5.3 Manuseio dos controles Os controles nível I (artigo 0192) e nível II (artigo 0193), disponíveis na forma de spots de sangue seco em papel de filtro são submetidos a todo o procedimento de preparação das amostras. Os controles assim preparados são incluídos em cada série analítica para monitorar a exatidão e a precisão do sistema. A embalagem com fechamento tipo zip contêm o material controle, envelopes com dissecante e um cartão indicador de umidade. O cartão indicador de umidade deve ser verificado sempre que a embalagem do controle for aberta. Se o indicador apresentar uma mudança da cor azul para rosa, em 50%, os envelopes com dissecante devem ser retirados e regenerados mediante aquecimento a 60ºC por 4 horas em forno de secagem. Para evitar condensação, os controles armazenados em temperaturas abaixo de -18ºC devem ser mantidos na embalagem, até que esta atinja a temperatura ambiente, para então ser aberta. Imediatamente após o uso, os controles remanescentes devem ser novamente acondicionados em suas embalagens zip, feche bem e congele abaixo de -18°C. Uma fita de registro de temperatura está fixada na embalagem dos controles. Uma mudança permanente da cor branca para preta indica que a temperatura correspondente no indicador foi alcançada. Evite temperaturas acima de 37ºC por mais de cinco dias. Decréscimo na concentração dos analitos (aminoácidos) pode ocorrer. Evite exposição direta à luz do solar. A concentração atual depende do lote e poderá ser encontrada no folheto de informação que acompanha o controle.
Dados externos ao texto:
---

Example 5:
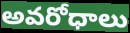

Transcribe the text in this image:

అవరోధాలు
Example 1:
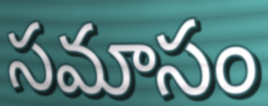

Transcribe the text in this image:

సమాసం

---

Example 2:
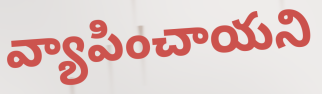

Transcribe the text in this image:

వ్యాపించాయని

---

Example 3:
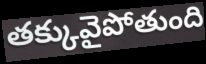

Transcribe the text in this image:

తక్కువైపోతుంది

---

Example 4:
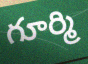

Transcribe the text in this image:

గూర్మి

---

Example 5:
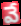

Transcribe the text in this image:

వే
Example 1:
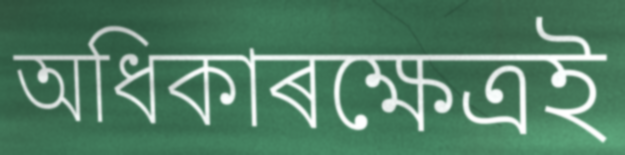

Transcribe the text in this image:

অধিকাৰক্ষেত্ৰই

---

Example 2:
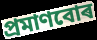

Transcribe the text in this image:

প্ৰমাণবোৰ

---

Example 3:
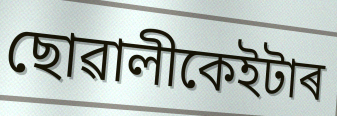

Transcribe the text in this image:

ছোৱালীকেইটাৰ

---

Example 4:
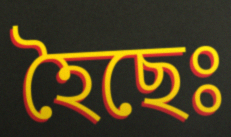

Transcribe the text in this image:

হৈছেঃ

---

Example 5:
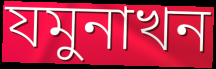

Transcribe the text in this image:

যমুনাখন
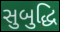
સુબુદ્ધિ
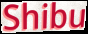
Shibu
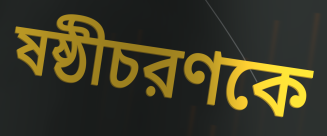
ষষ্ঠীচরণকে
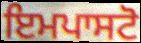
ਇਮਪਾਸਟੋ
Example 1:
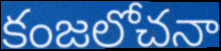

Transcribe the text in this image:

కంజలోచనా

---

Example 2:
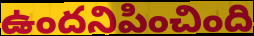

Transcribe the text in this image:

ఉందనిపించింది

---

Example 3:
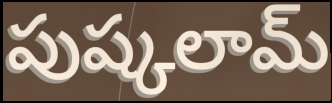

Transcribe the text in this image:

పుష్కలామ్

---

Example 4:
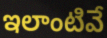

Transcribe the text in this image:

ఇలాంటివే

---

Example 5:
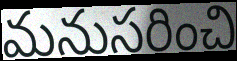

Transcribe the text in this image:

మనుసరించి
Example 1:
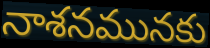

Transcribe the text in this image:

నాశనమునకు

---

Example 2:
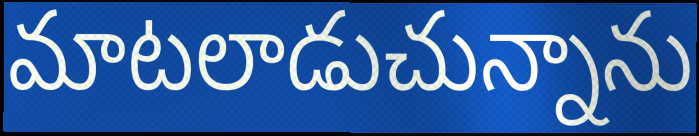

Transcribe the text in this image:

మాటలాడుచున్నాను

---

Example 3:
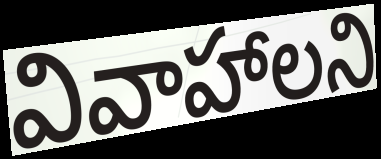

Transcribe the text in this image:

వివాహాలని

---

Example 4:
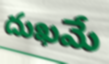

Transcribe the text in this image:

దుఖమే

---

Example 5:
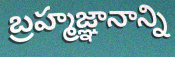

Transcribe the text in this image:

బ్రహ్మజ్ఞానాన్ని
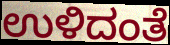
ಉಳಿದಂತೆ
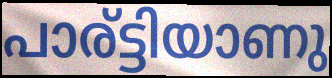
പാര്ട്ടിയാണു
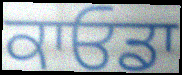
ਕਾਓਡਾ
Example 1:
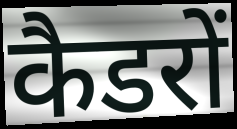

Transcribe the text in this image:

कैडरों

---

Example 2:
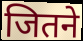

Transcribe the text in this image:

जितने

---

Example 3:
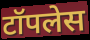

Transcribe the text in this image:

टॉपलेस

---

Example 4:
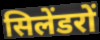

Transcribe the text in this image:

सिलेंडरों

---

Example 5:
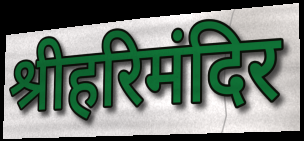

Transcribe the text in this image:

श्रीहरिमंदिर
Atenção: Este produto foi fabricado a partir de pool de sangue total humano testado, fornecendo resultados negativos para anticorpos HIV-1+2, HIV-, HCV- e HBV-DNA (PCR), antígeno HBs, anticorpos HBc, anticorpos HCV e TPHA. Como não existem métodos que dêem segurança absoluta de que produtos contendo materiais de fonte humana serão livres de agentes infecciosos, um possível risco de infecção deve ser levado em conta. Este produto também pode conter agentes desconhecidos e outros patógenos para os quais não existem testes aprovados. Nós assim recomendamos considerar todos os produtos contendo material de fonte humana como potencialmente infeccioso e manipulá-lo com o mesmo cuidado destinado a amostras de pacientes potencialmente infecciosas.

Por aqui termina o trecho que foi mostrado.